Talk A comparison of different approaches used to seek maintainability, performance and scalability in Python scientific code

Presented by Marko Loparic in Scientific track 2010 on 2010/07/10 from 15:15 to 15:30 in room Dussane

In this paper we compare three approaches that can be used for writing optimised Python code. We focus our comparison on three parameters: maintainability, performance and scalability.

The study derives from the experience of coding a Python program for an energy company (GDF Suez). The program consists of a post-processing of Monte Carlo simulations used for risk analysis. After a first implementation, the program was reimplemented using a quite different approach. The question of which of these two approaches is the most adaquate for future developments comes up. The answer does not seem obvious to us and this is what motivates this study.

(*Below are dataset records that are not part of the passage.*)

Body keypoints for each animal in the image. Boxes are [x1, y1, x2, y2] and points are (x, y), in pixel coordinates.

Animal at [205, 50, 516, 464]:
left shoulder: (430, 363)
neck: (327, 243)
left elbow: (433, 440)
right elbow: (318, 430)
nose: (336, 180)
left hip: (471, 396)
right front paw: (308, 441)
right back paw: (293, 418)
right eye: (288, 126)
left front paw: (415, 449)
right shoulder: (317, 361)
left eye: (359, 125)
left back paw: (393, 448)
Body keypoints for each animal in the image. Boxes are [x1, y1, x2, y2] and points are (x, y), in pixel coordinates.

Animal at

In order to perform a meaningful comparison we select -- from the numerous formulas representing the financial parameters appearing in the program -- one that reflects reasonably well the characteristics of the whole code. Next we compare the two implementations made for the computation of the formula. We obtain a code of less than 100 lines for each case. We extend the comparison by adding a third approach, and thus writing a third implementation for the formula.

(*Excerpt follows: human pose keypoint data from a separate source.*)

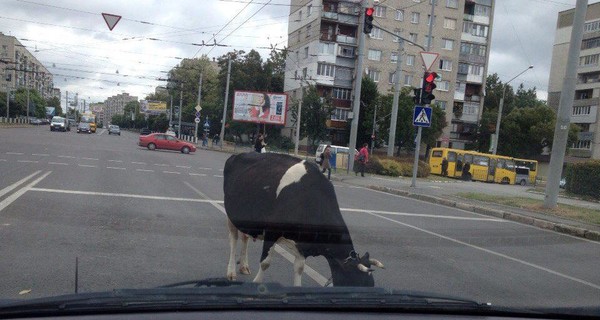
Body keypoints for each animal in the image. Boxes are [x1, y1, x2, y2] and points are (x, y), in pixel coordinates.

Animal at [223, 152, 382, 288]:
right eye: (356, 283)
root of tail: (238, 154)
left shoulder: (303, 246)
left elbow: (299, 268)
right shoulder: (271, 232)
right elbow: (265, 263)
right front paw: (256, 283)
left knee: (245, 238)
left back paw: (244, 266)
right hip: (231, 214)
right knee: (233, 240)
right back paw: (231, 272)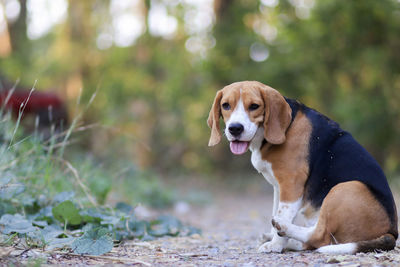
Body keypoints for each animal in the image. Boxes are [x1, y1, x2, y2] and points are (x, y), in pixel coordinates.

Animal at [208, 81, 398, 255]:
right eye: (226, 105)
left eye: (254, 106)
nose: (235, 128)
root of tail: (392, 233)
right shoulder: (278, 187)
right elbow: (276, 209)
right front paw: (274, 238)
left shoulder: (291, 184)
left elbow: (282, 213)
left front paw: (275, 245)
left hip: (347, 187)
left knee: (319, 237)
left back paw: (284, 228)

We compare then the three following approaches:

  • The pure NumPy approach. Here we code in pure Python and make extensive use of the NumPy library to get performance.
  • The two-phase approach. In a first phase a pure Python code runs on a small amount of data in a way that the business rules (consisting mainly of dictionary lookups) are completely walked through. Instead of performing the mathematical operations imposed by the code, these operations are recorded using the overloading of methods corresponding to basic mathematical operations and getitem, setitem methods. In a second phase the recorded operations are applied to the whole set of data by an simple, optimised Cython code, where in particular no Python library is used.
  • The Cython stardard approach. The code is first written in pure Python using the clearest and most readable, maintanable style. Next we switch from Python to Cython and progressively add Cython type declarations obtaining a highly optimised code. This is the technique that we can learn from Cython tutorials.

After presenting the three code segments, we develop a comparison regarding the parameters we have selected. Our main conclusion is that the two-phase approach is the one that we favour regarding the three parameters chosen and that its main drawback is that it may not be obvious or even possible to apply it for every need.